A unified framework for forward and inverse modeling of ice sheet flow
using physics-informed neural networks
Abstract
Predicting the future contribution of the ice sheets to sea level rise
over the next decades presents several challenges due to a poor
understanding of critical boundary conditions, such as basal sliding.
Traditional numerical models often rely on data assimilation methods to
infer spatially variable friction coefficients by solving an inverse
problem, given an empirical friction law. However, these approaches are
not versatile, as they sometimes demand extensive code development
efforts when integrating new physics into the model. Furthermore, this
approach makes it difficult to handle sparse data effectively.
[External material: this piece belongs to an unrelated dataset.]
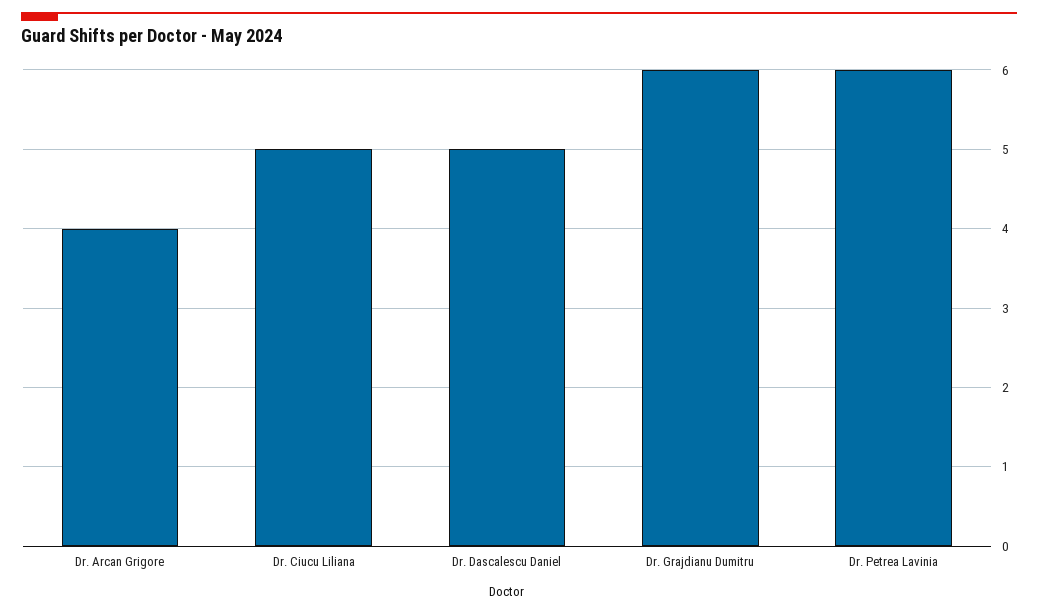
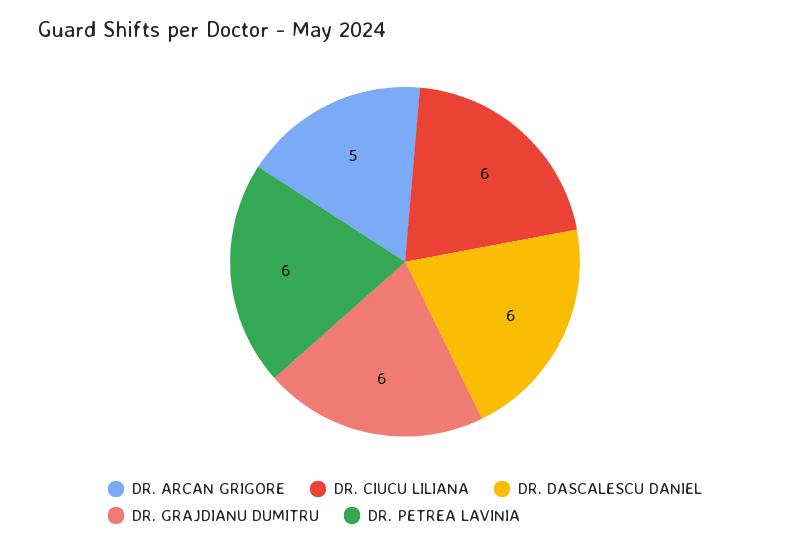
Dr. Arcan Grigore: 4 -> 5
Dr. Ciucu Liliana: 5 -> 6
Dr. Dascalescu Daniel: 5 -> 6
To tackle
these challenges, we propose a novel approach utilizing Physics-Informed
Neural Networks (PINNs) to seamlessly integrate observational data and
governing equations of ice flow into a unified loss function,
facilitating the solution of both forward and inverse problems within
the same framework. We illustrate the versatility of this approach by
applying the framework to two-dimensional problems on the Helheim
Glacier in southeast Greenland. By systematically concealing one
variable (e.g. ice speed, ice thickness, etc.), we demonstrate the
ability of PINNs to accurately reconstruct hidden information.
Furthermore, we extend this application to address a challenging mixed
inversion problem. We show how PINNs are capable of inferring the basal
friction coefficient while simultaneously filling gaps in the sparsely
observed ice thickness. This unified framework offers a promising avenue
to enhance the predictive capabilities of ice sheet models, reducing
uncertainties, and advancing our understanding of poorly constrained
physical processes.